No enfrentamento aos atributos da servidão voluntária, hábito, covardia e participação na tirania, estão mulheres que, sabedoras do valor de serem livres, gradativa e brilhantemente, rompem seus grilhões e têm na liberdade sua própria substância. A duras penas, a servidão vai se descontruindo e cede lugar ao experimento diário da conquista da fala, da escolha, da vida autônoma e empática. A liberdade, esse sonho humano alimentado, mesmo que nem sempre compreendido, como poetizou Cecília Meireles, é sentido e desejado por essas mulheres. Decerto, é esse desejo que alimenta as ações positivas nas vidas de mulheres brasileiras, como Maria da Penha, de cujo sofrimento e coragem emanou a Lei; Carmen Barroso, cientista social e pesquisadora de gênero; Eliane Potiguara, professora e ativista pela causa indígena brasileira; Sueli Carneiro, filósofa e ativista antirracismo e pelo feminismo negro; Conceição Evaristo, professora e escritora negra; e Marielle Franco, vereadora assassinada no Rio de Janeiro.

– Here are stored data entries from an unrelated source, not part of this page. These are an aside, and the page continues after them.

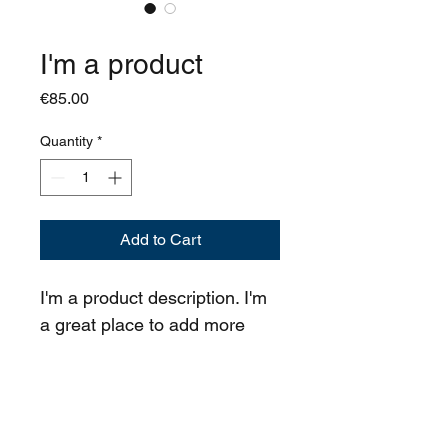
SKU: 364215376135199
I'm a product
Price
€85.00
Quantity
*
Add to Cart
I'm a product description. I'm 
a great place to add more 
details about your product 
such as sizing, material, care 
instructions and cleaning 
instructions.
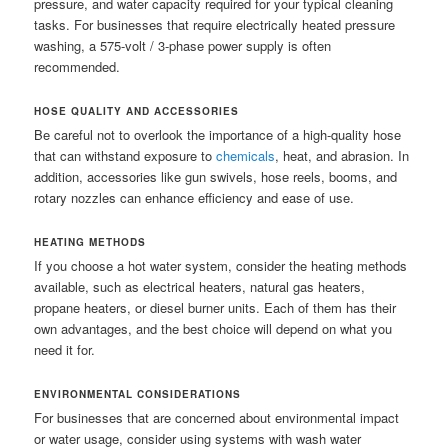
pressure, and water capacity required for your typical cleaning
tasks. For businesses that require electrically heated pressure
washing, a 575-volt / 3-phase power supply is often
recommended.
HOSE QUALITY AND ACCESSORIES
Be careful not to overlook the importance of a high-quality hose
that can withstand exposure to
chemicals
, heat, and abrasion. In
addition, accessories like gun swivels, hose reels, booms, and
rotary nozzles can enhance efficiency and ease of use.
HEATING METHODS
If you choose a hot water system, consider the heating methods
available, such as electrical heaters, natural gas heaters,
propane heaters, or diesel burner units. Each of them has their
own advantages, and the best choice will depend on what you
need it for.
ENVIRONMENTAL CONSIDERATIONS
For businesses that are concerned about environmental impact
or water usage, consider using systems with wash water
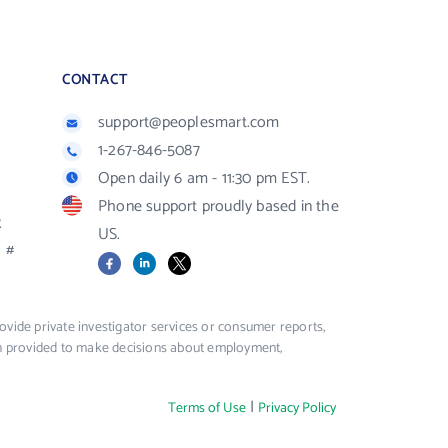
CONTACT
support@peoplesmart.com
1-267-846-5087
Open daily 6 am - 11:30 pm EST.
Phone support proudly based in the
R
US.
#
Facebook
LinkedIn
X
vide private investigator services or consumer reports,
ion provided to make decisions about employment,
|
Terms of Use
Privacy Policy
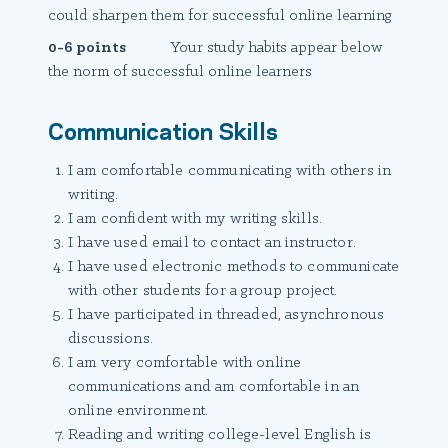
could sharpen them for successful online learning
0-6 points
Your study habits appear below
the norm of successful online learners
Communication Skills
I am comfortable communicating with others in
writing.
I am confident with my writing skills.
I have used email to contact an instructor.
I have used electronic methods to communicate
with other students for a group project.
I have participated in threaded, asynchronous
discussions.
I am very comfortable with online
communications and am comfortable in an
online environment.
Reading and writing college-level English is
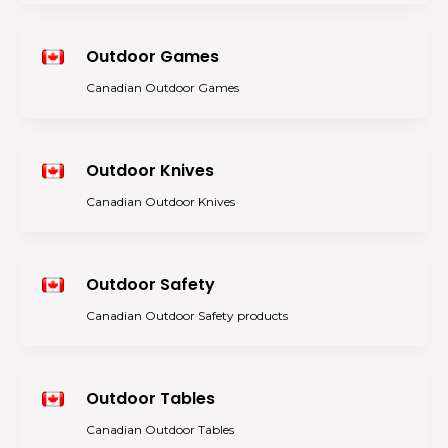
Outdoor Games
Canadian Outdoor Games
Outdoor Knives
Canadian Outdoor Knives
Outdoor Safety
Canadian Outdoor Safety products
Outdoor Tables
Canadian Outdoor Tables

Essas e outras brasileiras, ainda desconhecidas de grande parte da sociedade, nos motivam, nos encorajam. Na contramão libertadora do ser, assumem o protagonismo herói de suas vidas e personificam o discurso de Simone de Beauvoir: nada as limita, nada as define, nada as sujeita. A liberdade é, pois, sua própria substância, já que viver é ser livre. Cada uma emerge em um cenário de dificuldades cotidianas, a exemplo do sexismo, nos discursos e nas práticas, e promove a ampliação do conhecimento, da sensibilidade e do respeito, elementos tão necessários para a harmonia social. Conhecer e seguir os melhores exemplos de luta são contributos indispensáveis para que a escravidão, o preconceito e o jugo dos tiranos sejam, conscientemente, exemplos de tudo o que não queremos para nós, a fim de que não tenhamos mutilado nosso tão legítimo sonho de liberdade. Que a liberdade resida em nós, homens e mulheres, prazerosa e ousadamente.
Vozes-Mulheres
A voz de minha bisavó
ecoou criança
nos porões do navio.
ecoou lamentos
de uma infância perdida.
A voz de minha avó
ecoou obediência
aos brancos-donos de tudo.
A voz de minha mãe
ecoou baixinho revolta
no fundo das cozinhas alheias
debaixo das trouxas
roupagens sujas dos brancos
pelo caminho empoeirado
rumo à favela
A minha voz ainda
ecoa versos perplexos
com rimas de sangue e fome.
A voz de minha filha
recolhe todas as nossas vozes
recolhe em si
as vozes mudas caladas
engasgadas nas gargantas.
A voz de minha filha
recolhe em si
a fala e o ato.
O ontem – o hoje – o agora.
Na voz de minha filha
se fará ouvir a ressonância
O eco da vida-liberdade.
(Conceição Evaristo. Poemas de recordação e outros movimentos, p. 10-11).